Edit: The ring $$A$$ would not even be a Dedekind domain by Theorem 10 in Kaplansky's article Modules over Dedekind rings and valuation rings.

• Let $A$ be a Noetherian local domain which its completion isn't a domain. Maybe the completion is neither torsion nor torsion-free.(I am not sure about this) Sep 17, 2019 at 15:41
• See my answer, math.stackexchange.com/questions/3353989/… Sep 17, 2019 at 18:05
• @Mohan - Sorry for answering so late! It took me an awful lot of time to find a (hopefully correct) proof of the indecomposabilty. (I never doubted that you were right, but I wanted to find a proof by myself.) Your example looks incredibly ingenious to me! It also answers this question. (So it answers at least 3 MSE questions!) - Would you like to post an answer? (Otherwise I can write a community wiki answer giving you due credit.) Sep 18, 2019 at 12:20
• Thank you for your kind words. The example is not ingenious at all, if you think about it. You need a non-split exact sequence $0\to T\to M\to N\to 0$, where $T$ is torsion and $N$ torsion free. The simplest comes from $A=k[x,y]$ using $T=k[x,y]/(x,y)$, $N=(x,y)$, since $Ext^1(N,T)\neq 0$. Sep 18, 2019 at 13:24

Indeed, let $$K$$ be a field, let $$x$$ and $$y$$ be indeterminates, set $$A:=K[x,y]$$, and denote abusively by $$K$$ the $$A$$-module $$A/(x,y)$$. As we have $$\operatorname{Ext}_A^1((x,y),K)\simeq\operatorname{Ext}_A^2(K,K)\simeq K,$$ there is a non-split exact sequence $$0\to K\to M\xrightarrow\pi(x,y)\to0.$$ Clearly $$K$$ is the torsion module $$T(M)$$ of $$M$$, and $$M$$ is neither torsion nor torsion-free. It suffices to check that $$M$$ is indecomposable.

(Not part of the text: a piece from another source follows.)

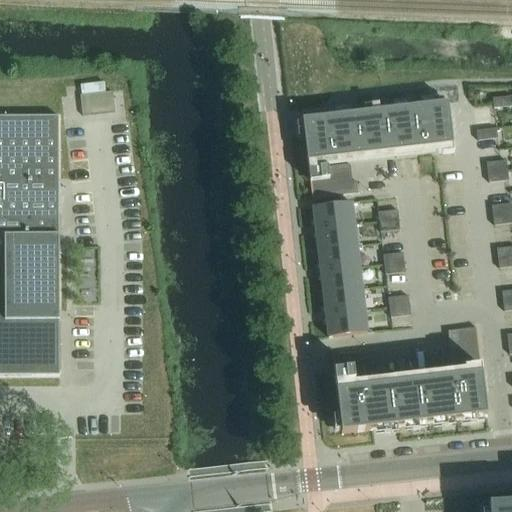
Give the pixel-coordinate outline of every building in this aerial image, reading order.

Let $$M_1$$ and $$M_2$$ be two submodules of $$M$$ such that $$M=M_1\oplus M_2$$. We have $$K=T(M)=T(M_1)\oplus T(M_2),$$ and thus $$K$$ is contained in $$M_1$$ or $$M_2$$. Say that $$K$$ is contained in $$M_1$$. The exact sequence being non-split, $$K$$ is a proper submodule of $$M_1$$. We get $$(x,y)=\pi(M_1)\oplus\pi(M_2)$$ and $$\pi(M_1)\ne0$$. The fact that $$(x,y)$$ is indecomposable implies $$\pi(M_1)=(x,y)$$ and thus $$M_1=M$$, showing that $$M$$ is indecomposable.